== Exercise ==
From the line below that contains "When you go" to the line that contains "A Physical Gift", repeat every line exactly, both ends included, and nothing else.

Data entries
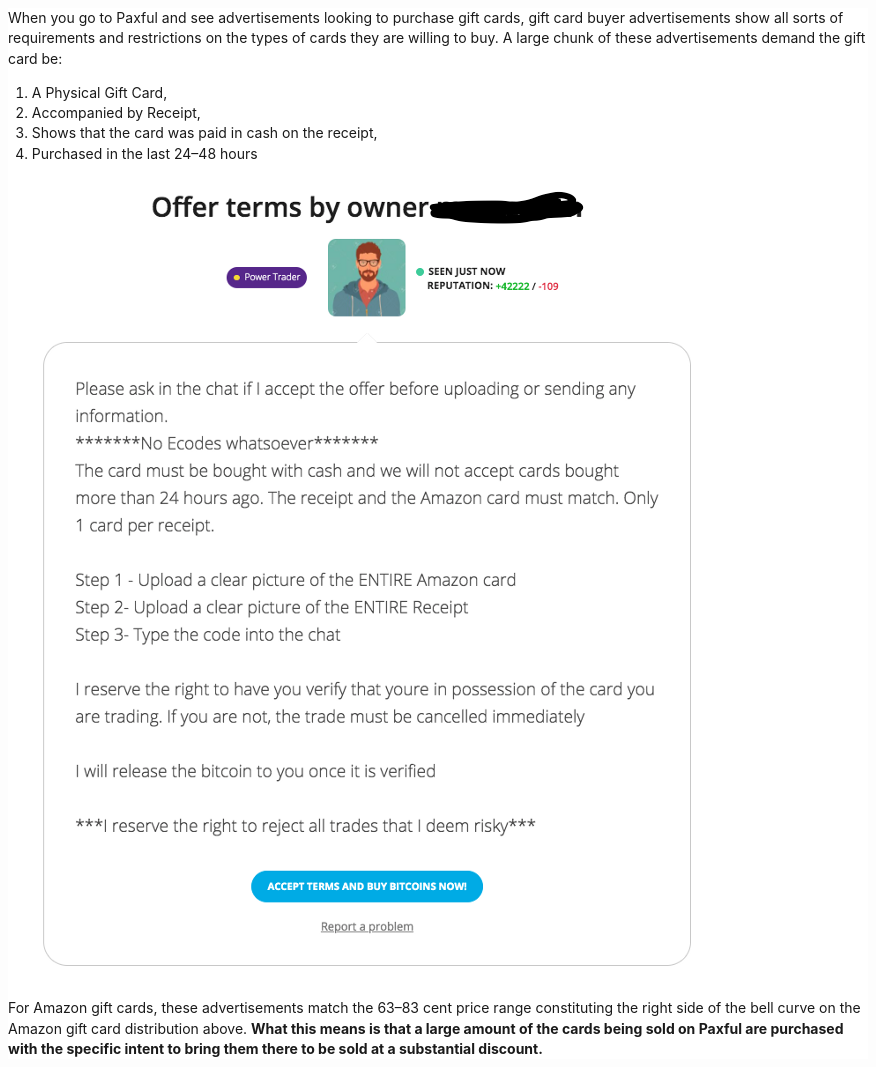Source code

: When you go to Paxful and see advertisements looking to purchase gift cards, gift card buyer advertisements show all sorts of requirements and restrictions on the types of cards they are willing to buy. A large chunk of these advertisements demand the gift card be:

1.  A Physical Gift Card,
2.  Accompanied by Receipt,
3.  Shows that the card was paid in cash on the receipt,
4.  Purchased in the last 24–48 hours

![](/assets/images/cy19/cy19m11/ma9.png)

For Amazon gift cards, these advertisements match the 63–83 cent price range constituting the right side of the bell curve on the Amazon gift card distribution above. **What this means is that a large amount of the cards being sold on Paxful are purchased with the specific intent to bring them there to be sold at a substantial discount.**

--

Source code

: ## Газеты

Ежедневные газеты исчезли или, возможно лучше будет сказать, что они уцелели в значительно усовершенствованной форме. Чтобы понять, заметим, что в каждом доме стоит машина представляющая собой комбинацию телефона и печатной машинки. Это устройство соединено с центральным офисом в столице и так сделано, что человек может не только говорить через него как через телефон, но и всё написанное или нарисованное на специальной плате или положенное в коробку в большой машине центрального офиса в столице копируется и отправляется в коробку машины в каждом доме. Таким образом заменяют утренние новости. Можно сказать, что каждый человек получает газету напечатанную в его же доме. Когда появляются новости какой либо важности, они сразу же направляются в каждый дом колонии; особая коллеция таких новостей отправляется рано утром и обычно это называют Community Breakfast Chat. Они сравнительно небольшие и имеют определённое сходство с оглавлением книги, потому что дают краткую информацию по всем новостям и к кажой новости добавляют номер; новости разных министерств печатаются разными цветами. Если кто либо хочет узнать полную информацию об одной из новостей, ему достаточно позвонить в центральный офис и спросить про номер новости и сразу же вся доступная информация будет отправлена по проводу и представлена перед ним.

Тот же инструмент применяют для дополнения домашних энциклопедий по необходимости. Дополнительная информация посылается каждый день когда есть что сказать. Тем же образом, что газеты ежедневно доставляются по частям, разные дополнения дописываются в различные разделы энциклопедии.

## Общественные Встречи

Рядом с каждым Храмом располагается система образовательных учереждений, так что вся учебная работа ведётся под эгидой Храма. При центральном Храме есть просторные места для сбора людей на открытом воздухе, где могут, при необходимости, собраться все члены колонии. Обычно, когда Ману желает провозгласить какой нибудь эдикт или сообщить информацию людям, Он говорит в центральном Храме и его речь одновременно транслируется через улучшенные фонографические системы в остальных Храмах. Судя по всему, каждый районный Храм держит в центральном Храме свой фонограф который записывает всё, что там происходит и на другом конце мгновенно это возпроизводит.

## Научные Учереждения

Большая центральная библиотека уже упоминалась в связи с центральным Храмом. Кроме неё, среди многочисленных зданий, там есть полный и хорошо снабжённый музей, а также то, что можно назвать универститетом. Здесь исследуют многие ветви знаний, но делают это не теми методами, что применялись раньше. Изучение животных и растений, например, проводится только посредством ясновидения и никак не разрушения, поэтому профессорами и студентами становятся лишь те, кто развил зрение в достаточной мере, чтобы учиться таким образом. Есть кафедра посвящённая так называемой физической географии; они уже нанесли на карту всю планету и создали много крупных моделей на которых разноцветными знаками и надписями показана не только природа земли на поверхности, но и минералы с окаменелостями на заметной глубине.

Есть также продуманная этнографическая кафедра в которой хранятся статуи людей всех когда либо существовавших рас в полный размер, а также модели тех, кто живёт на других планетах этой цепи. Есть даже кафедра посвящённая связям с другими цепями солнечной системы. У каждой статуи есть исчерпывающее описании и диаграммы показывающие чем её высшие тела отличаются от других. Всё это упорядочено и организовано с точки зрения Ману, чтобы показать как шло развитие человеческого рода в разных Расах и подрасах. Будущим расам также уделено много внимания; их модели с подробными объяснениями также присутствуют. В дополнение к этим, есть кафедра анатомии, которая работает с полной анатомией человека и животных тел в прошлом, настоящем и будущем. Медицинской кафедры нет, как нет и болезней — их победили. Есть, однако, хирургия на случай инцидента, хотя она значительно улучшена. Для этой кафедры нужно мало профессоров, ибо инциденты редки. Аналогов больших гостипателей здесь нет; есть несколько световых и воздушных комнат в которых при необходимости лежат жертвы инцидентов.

== Exercise result ==
: When you go to Paxful and see advertisements looking to purchase gift cards, gift card buyer advertisements show all sorts of requirements and restrictions on the types of cards they are willing to buy. A large chunk of these advertisements demand the gift card be:

1.  A Physical Gift Card,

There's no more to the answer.